What this implies is that you have two ways of getting the next element to deserialize:

  • fn next_element<'deser>(&'deser mut self) -> RubyType<'de, 'deser>
  • fn next_raw_element(&mut self) -> RawRubyType<'de>

And implementations can mix and match depending on what they do. Consider RubyArrayIter for example:

  • The public API to advance to the next element would be a call to Deserializer#next_element, because here it's acceptable to bind the lifetime of the returned element to its parent RubyArrayIter.
  • Its Drop implementation would involve calling Deserializer#next_raw_element in a loop until the iterator is exhausted. I mean, you aren't really passing those elements up to the end-user; in fact the whole point is to drop them!
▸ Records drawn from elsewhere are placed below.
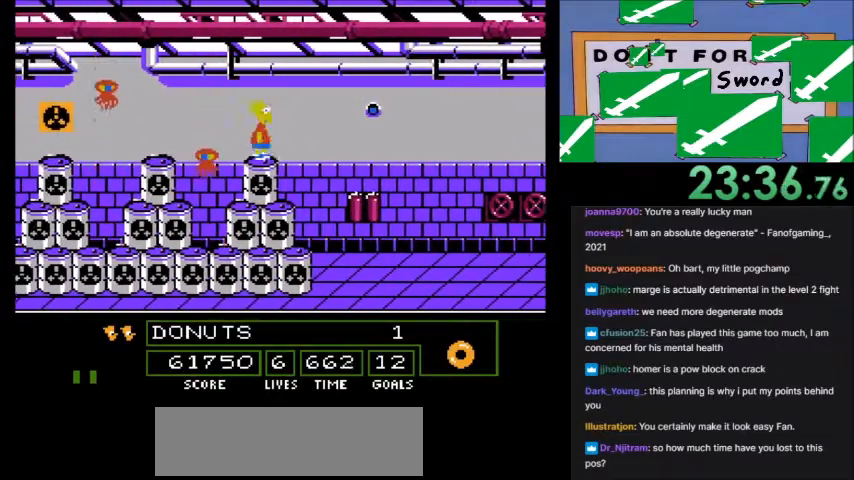
Gameplay with a controller (Nintendo layout); each line is a JSON object with the inputs held at the frame after it. "events" lists button and stick changes between this image and that frame as [ms after this image, input, new state], when the widget could be followed in between. Not read: L3 R3.
{"buttons": [], "events": []}
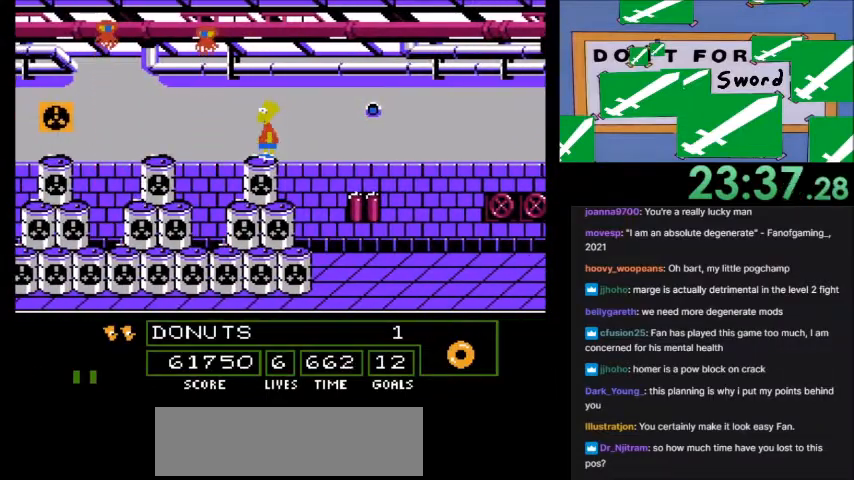
{"buttons": ["DPAD_LEFT"], "events": [[434, "DPAD_LEFT", "down"]]}
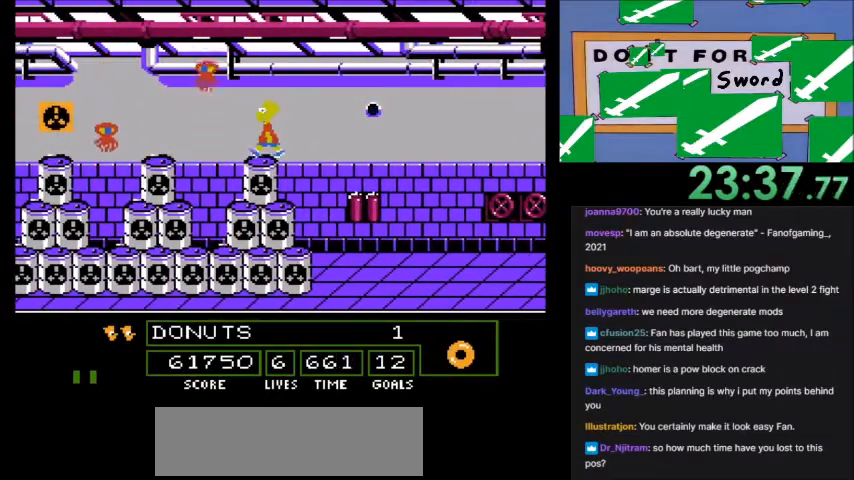
{"buttons": [], "events": [[100, "A", "down"], [100, "B", "down"], [400, "DPAD_LEFT", "up"], [467, "B", "up"], [500, "A", "up"]]}
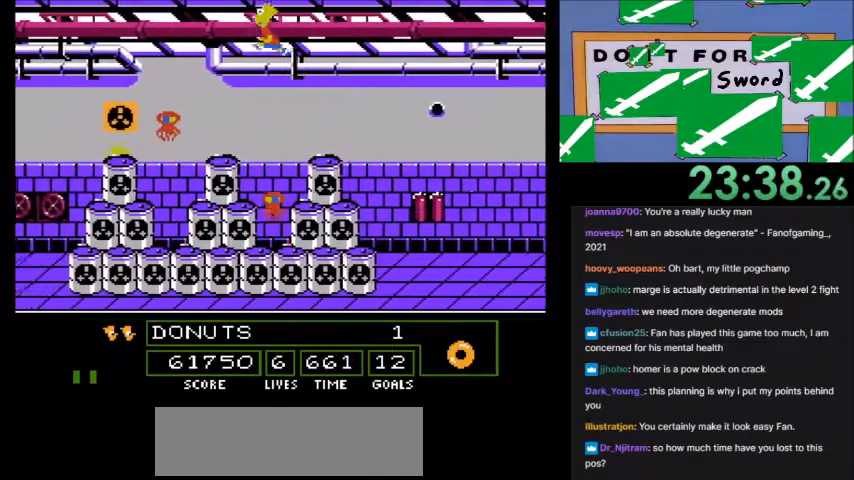
{"buttons": [], "events": [[434, "DPAD_LEFT", "down"], [501, "DPAD_LEFT", "up"]]}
I think that with this I'd be able to solve all footguns the library has so far:

  • Having a Drop implementation for RubyArrayIter/RubyMapIter that safely skips the iterator on drop would be possible.
  • You could go so far as to "make the Frame built-in" into the returned RubyType (probably through a wrapper and some Deref/DerefMut magic), and therefore get rid of let mut deserializer = deserializer.prepare()? entirely, which right now I believe is a footgun because for it to work correctly you really want to call it every time you take the next element.